As he passed the area that had been set up as a command post for the search-and-rescue team, he caught a glimpse of the police chief. Patrick Swanson had impressed him. Ryan would guess the man to be in his sixties, and although he had the body of a man half his age, he also had the command and cool-headedness that came with wisdom.

The wind had picked up again, buffeting his car as he approached the rocky shore where the lighthouse rose up like a sand castle.

A low-lying blanket of fog had moved in, nearly obscuring the base of the structure. Maybe that’s what he’d seen. A wisp of fog. No ghost, no missing bride, just a freak of nature that had momentarily looked like a person.

He’d have to hurry. Before long total darkness would descend and he’d brought no flashlight with him. Although he sensed no danger, he drew his gun from his shoulder holster.

From the moment he’d arrived in Raven’s Cliff he’d felt an underlying aura of something unsettling. He’d only experienced it once before in his life in a small Louisiana bayou.

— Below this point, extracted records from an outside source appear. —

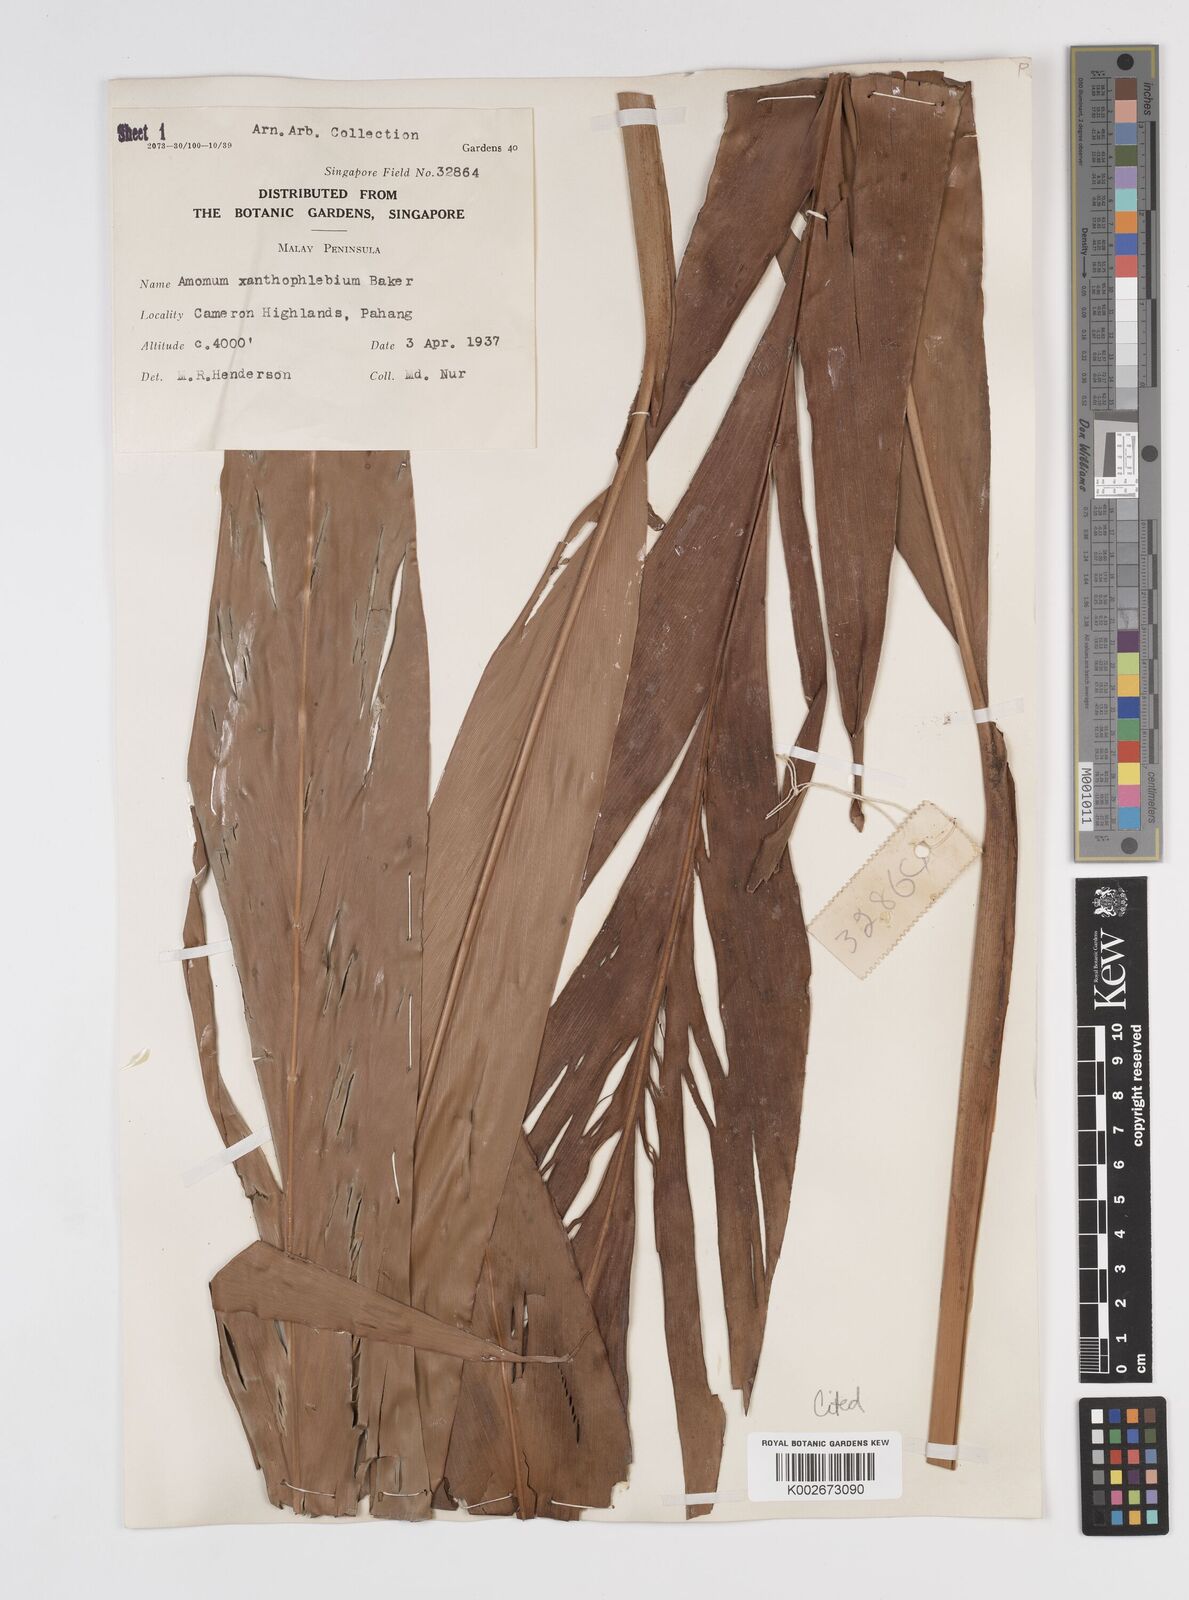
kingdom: Plantae
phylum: Tracheophyta
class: Liliopsida
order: Zingiberales
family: Zingiberaceae
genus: Conamomum
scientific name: Conamomum xanthophlebium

At that time they’d been chasing a schizophrenic man who had kidnapped a six-year-old girl. It had taken only minutes of being in Black Bay to realize that the townspeople appeared to have more secrets than the man they were hunting.

There had been a happy ending to that situation, and he hoped his hunt for Britta would result in the same kind of ending. With his gun held steady before him, he started up the wrought iron stairs that wound clockwise inside the stone tower.

“Haunted, it is,” Hazel had said that morning. “If it’s not the ghost of Captain Earl Raven’s wife that haunts the place then it surely is the ghost of Nicholas Sterling who set the curse into motion.”